Augenfällig erscheinen allerdings die Unterschiede hinsichtlich der Schwankungsbereitschaft. Einerseits zwischen den beiden Dimax-Varianten, aber vor allem im Vergleich zum Dax. Die Neubewertungen vieler Immobilienaktien im Zuge der erfolgreichen letzten Jahre führte zu einem markanten Anstieg des Dimax ab dem Jahr 2004. Dieser wurde von vielen neu an der Börse emittierten Werten mitgetragen. So stieg die Anzahl der im Index enthaltenen Werte allein in 2006 um 22 Titel. Die Zukunft wird zeigen, inwieweit das Argument "Substanz gleich niedrigere Volatilität" weiterhin Bestand haben wird. Einige Immobilienunternehmen, die einen kurzfristig orientierten, opportunistischen Ansatz verfolgen (zum Beispiel Colonia Real Estate AG, Vivacon AG) weisen einen wesentlich volatileren Kursverlauf auf, als bisher bei Immobilienaktien beobachtet.

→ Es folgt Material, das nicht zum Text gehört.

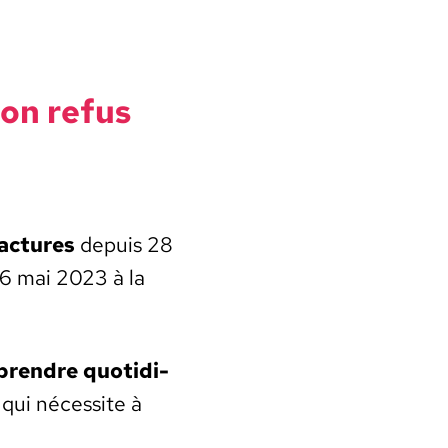
son refus
ac­tures
depuis 28
6 mai 2023 à la
ren­dre quo­ti­di­
 qui néces­site à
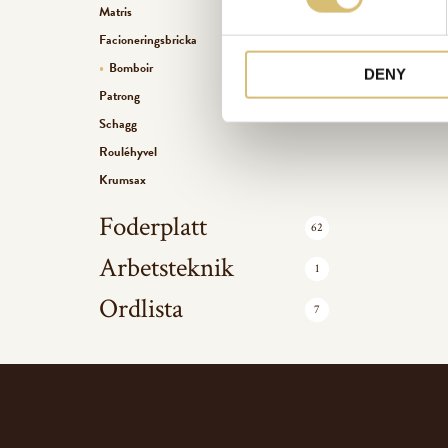
Matris
e
Facioneringsbricka
n
Bomboir
t
DENY
S
Patrong
e
Schagg
l
Rouléhyvel
e
Krumsax
c
t
Foderplatt
62
i
Arbetsteknik
o
1
n
Ordlista
7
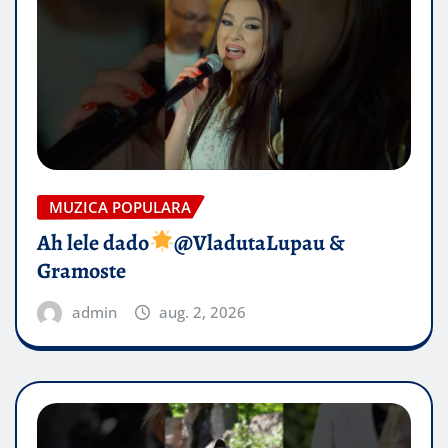
MUZICA POPULARA
Ah lele dado​
@VladutaLupau &
Gramoste
admin
aug. 2, 2026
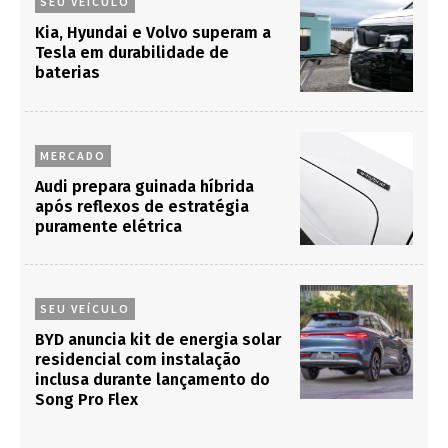
SEU VEÍCULO
Kia, Hyundai e Volvo superam a
Tesla em durabilidade de
baterias
MERCADO
Audi prepara guinada híbrida
após reflexos de estratégia
puramente elétrica
SEU VEÍCULO
BYD anuncia kit de energia solar
residencial com instalação
inclusa durante lançamento do
Song Pro Flex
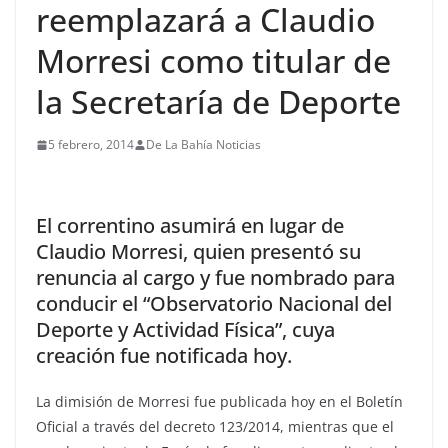
reemplazará a Claudio
Morresi como titular de
la Secretaría de Deporte
5 febrero, 2014
De La Bahía Noticias
El correntino asumirá en lugar de
Claudio Morresi, quien presentó su
renuncia al cargo y fue nombrado para
conducir el “Observatorio Nacional del
Deporte y Actividad Física”, cuya
creación fue notificada hoy.
La dimisión de Morresi fue publicada hoy en el Boletín
Oficial a través del decreto 123/2014, mientras que el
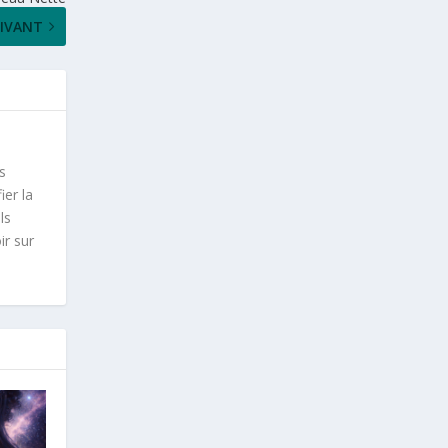
IVANT
s
ier la
ls
ir sur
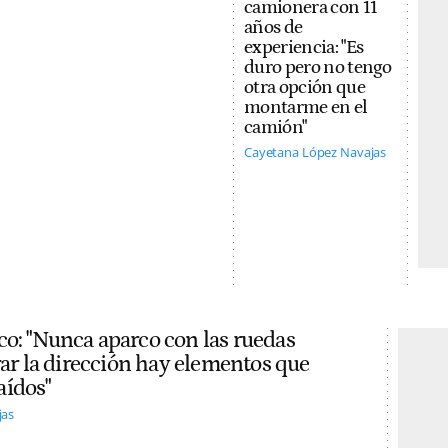
camionera con 11
años de
experiencia: "Es
duro pero no tengo
otra opción que
montarme en el
camión"
Cayetana López Navajas
co: "Nunca aparco con las ruedas
irar la dirección hay elementos que
aídos"
jas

Anpassung an internationale Standards

Ein neuer G-REIT-Index beziehungsweise die europäischen REIT-Indizes werden vor allem Immobilienwerte enthalten, die per Definition reine Bestandshalter darstellen. Die nächsten Jahre werden zeigen, welche Eigenschaften dieses neu entstehende und wachsende immobilienbezogene Börsensegment haben wird. Die Verbindung hoher Dividendenrenditen mit der zugrundeliegenden Immobiliensubstanz sollte auch in Zukunft zu geringeren Volatilitäten, als im "normalen" Börsenverlauf führen.

Eine Voraussetzung dafür stellt allerdings die weitere Verbreiterung des Immobilienaktien- beziehungsweise REIT-Segmentes durch Neu-Emissionen dar, die das stetig wachsende Anlagekapital in diese Assetklasse aufnehmen. Ansonsten steht zu befürchten, dass aufgrund des Liquiditätszustromes spekulationsbedingte Übertreibungen stattfinden, die weder im Interesse der beteiligten Immobilienunternehmen und -gesellschaften noch der engagierten Investoren sein dürften.

Für den deutschen Finanzplatz ist es daher wünschenswert, dass vernünftige gesetzliche Rahmenbedingungen geschaffen werden und die REIT-Konstruktion zügig an internationale Verhältnisse angepasst wird. Nur dann kann sich der Durchbruch dieser Assetklasse auch hierzulande manifestieren.